The power of such models relies on them bringing a version of the sector’s “scaling laws” closer to the end user. Until now, progress in AI had relied on bigger and better training runs, with more data and more computer power creating more intelligence. But once a model was trained, it was hard to use extra processing power well. As o3’s success on the ARC challenge shows, that is no longer the case. Scaling laws appear to have moved from training models to inference.

Such developments change the economics facing model-makers, such as OpenAI. A dependence on more processing power strengthens their suppliers, such as Nvidia, a maker of specialist AI chips. It also benefits the distributors of ai models, notably cloud-service providers like Amazon, Microsoft and Alphabet. And it may justify the fortunes these tech giants continue to invest in data centres because more inference will need more computing power. On January 21st Mr Trump announced “Stargate“, a huge private-sector project to build data centres in America involving Openai. The firm is being squeezed from both sides.
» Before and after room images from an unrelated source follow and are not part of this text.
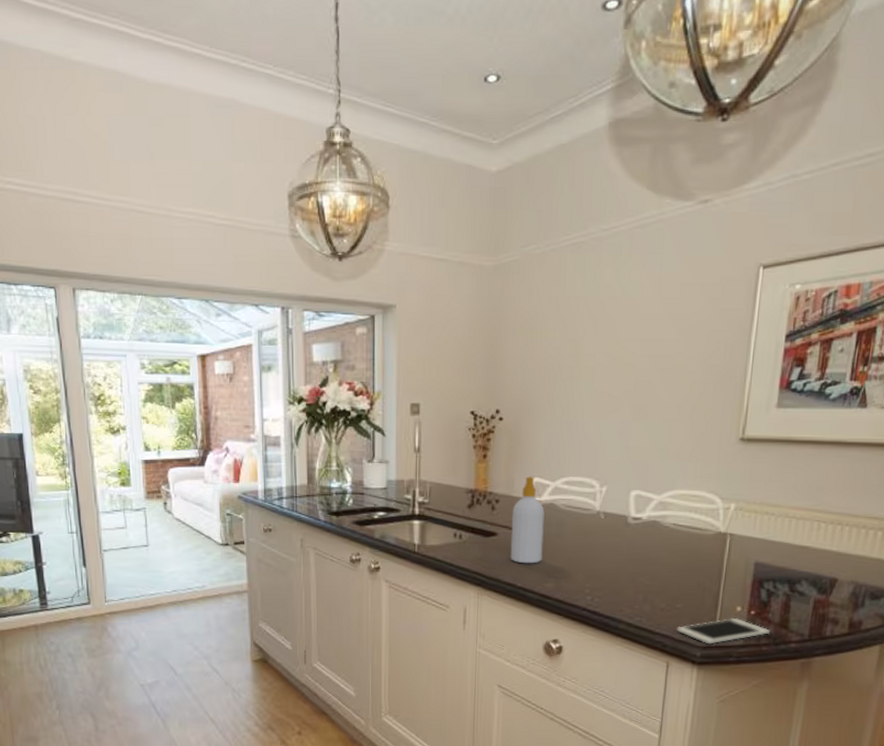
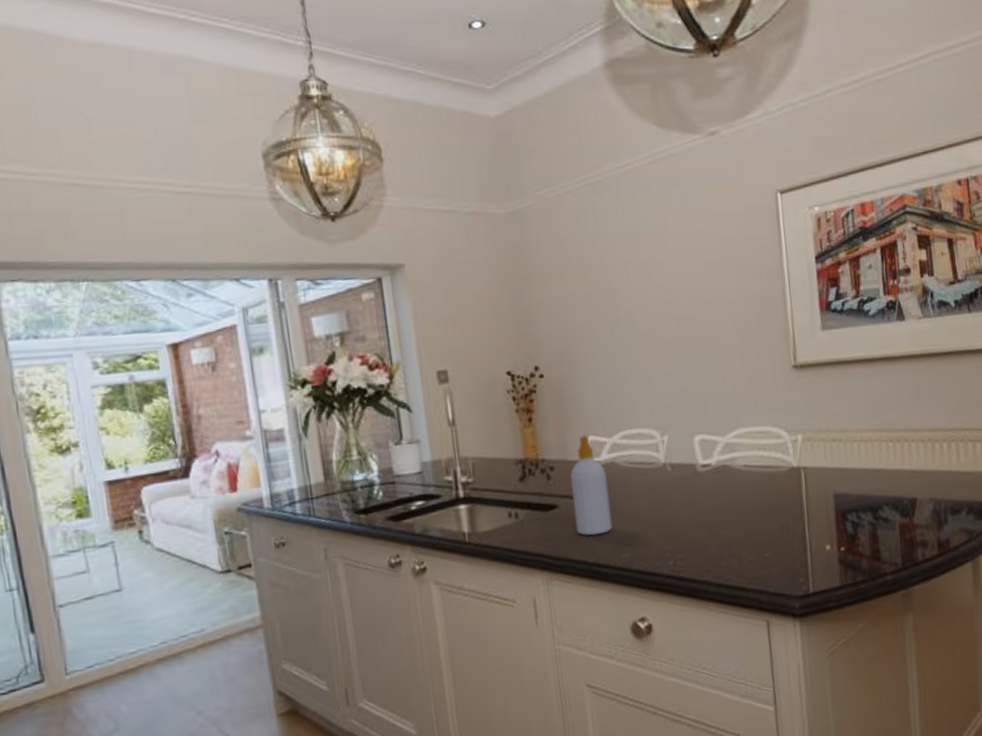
cell phone: present [676,618,770,645] -> none [769,558,864,592]

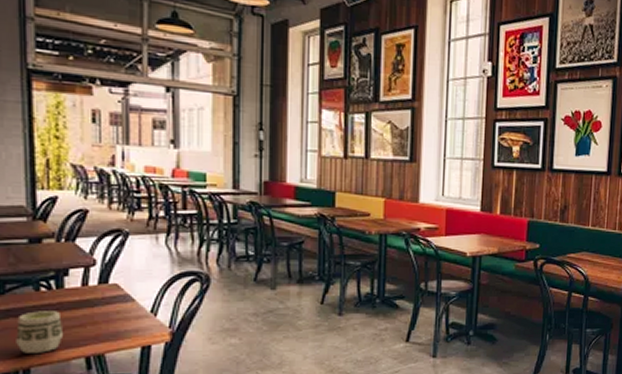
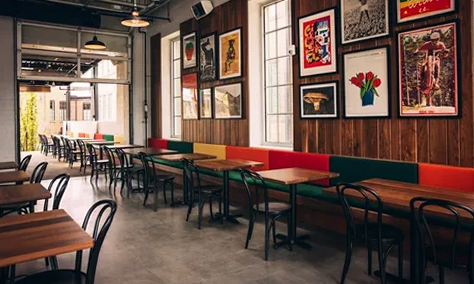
cup: present [16,311,64,353] -> none [8,227,34,254]

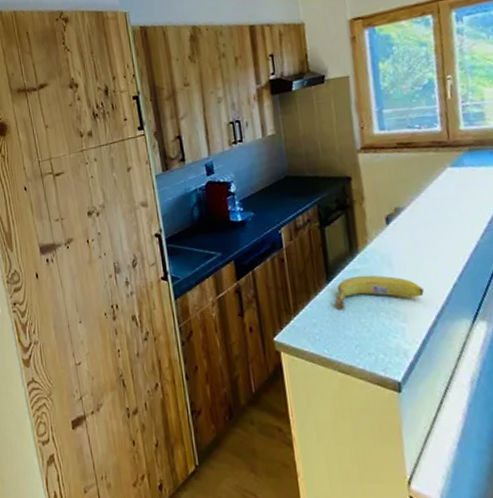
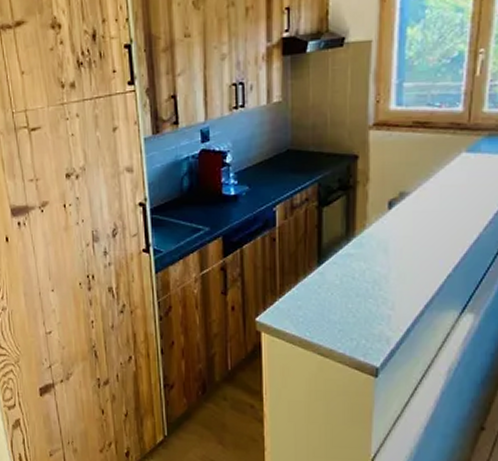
fruit: present [335,275,424,311] -> none [324,260,416,295]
Then there is competition. Google has released its own reasoning model, Gemini 2.0 Flash, and other tech firms probably will, too. Open-source models are expected to follow. Customers will be able to draw on multiple models from different providers. And although generative-AI models may improve a little through their interactions with customers, they lack true network effects, unlike the products Google and Facebook made in the past era.

High marginal costs mean the model-builders will have to generate meaningful value in order to charge premium prices. The hope, says Lan Guan of Accenture, a consultancy, is that models like o3 will support AI agents that individuals and companies will use to increase their productivity. Even a high price for the use of a reasoning model may be worth it compared with the cost of hiring, say, a fully fledged maths PhD. But that depends on how useful the models are.

Different use cases may also lead to more fragmentation. Jeremy Schneider of McKinsey, a consultancy, says providing AI services to corporate customers will require models that are specialised for the needs of each enterprise, rather than general-purpose ones such as ChatGPT.

Instead of domination by one firm, some expect model-making to be more like an oligopoly, with high barriers to entry but no stranglehold—or monopoly profits. For now, OpenAI is the leader, but one of its main rivals, Anthropic, is reportedly raising money at a $60bn valuation, and xAI, majority-owned by Elon Musk, is worth $45bn. That suggests there are high hopes for them, too. With o3 OpenAI has demonstrated its technical edge, but its business model remains untested.